→ Problem details: The lines from the start of the data through the line with "The problem is nonconvex, so" are to be returned verbatim; all later lines are to be omitted.
(Beginning of Exercise material)
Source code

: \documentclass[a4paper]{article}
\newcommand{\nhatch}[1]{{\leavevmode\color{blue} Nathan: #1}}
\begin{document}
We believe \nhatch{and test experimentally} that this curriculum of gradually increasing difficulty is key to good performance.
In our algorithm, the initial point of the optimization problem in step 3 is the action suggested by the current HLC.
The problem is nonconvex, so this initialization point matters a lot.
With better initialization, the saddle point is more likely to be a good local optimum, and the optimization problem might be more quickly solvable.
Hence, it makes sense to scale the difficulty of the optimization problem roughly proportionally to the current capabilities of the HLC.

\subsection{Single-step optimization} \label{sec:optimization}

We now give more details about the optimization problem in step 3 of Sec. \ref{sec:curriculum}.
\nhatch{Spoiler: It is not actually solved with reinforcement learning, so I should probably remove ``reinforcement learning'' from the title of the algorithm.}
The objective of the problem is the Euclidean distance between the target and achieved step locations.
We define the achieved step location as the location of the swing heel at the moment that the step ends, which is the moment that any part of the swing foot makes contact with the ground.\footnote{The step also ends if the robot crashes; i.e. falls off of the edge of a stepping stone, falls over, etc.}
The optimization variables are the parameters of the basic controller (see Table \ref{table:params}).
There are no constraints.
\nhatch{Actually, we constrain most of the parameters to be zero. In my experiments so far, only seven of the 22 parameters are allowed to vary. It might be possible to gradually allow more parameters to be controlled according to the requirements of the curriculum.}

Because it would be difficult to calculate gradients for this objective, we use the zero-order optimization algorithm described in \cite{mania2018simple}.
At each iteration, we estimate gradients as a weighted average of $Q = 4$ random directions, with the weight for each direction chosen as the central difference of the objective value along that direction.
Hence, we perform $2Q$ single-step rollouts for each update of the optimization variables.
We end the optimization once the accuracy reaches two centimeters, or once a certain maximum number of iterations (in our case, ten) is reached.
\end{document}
(End of Exercise material)
→ Output:
Source code

: \documentclass[a4paper]{article}
\newcommand{\nhatch}[1]{{\leavevmode\color{blue} Nathan: #1}}
\begin{document}
We believe \nhatch{and test experimentally} that this curriculum of gradually increasing difficulty is key to good performance.
In our algorithm, the initial point of the optimization problem in step 3 is the action suggested by the current HLC.
The problem is nonconvex, so this initialization point matters a lot.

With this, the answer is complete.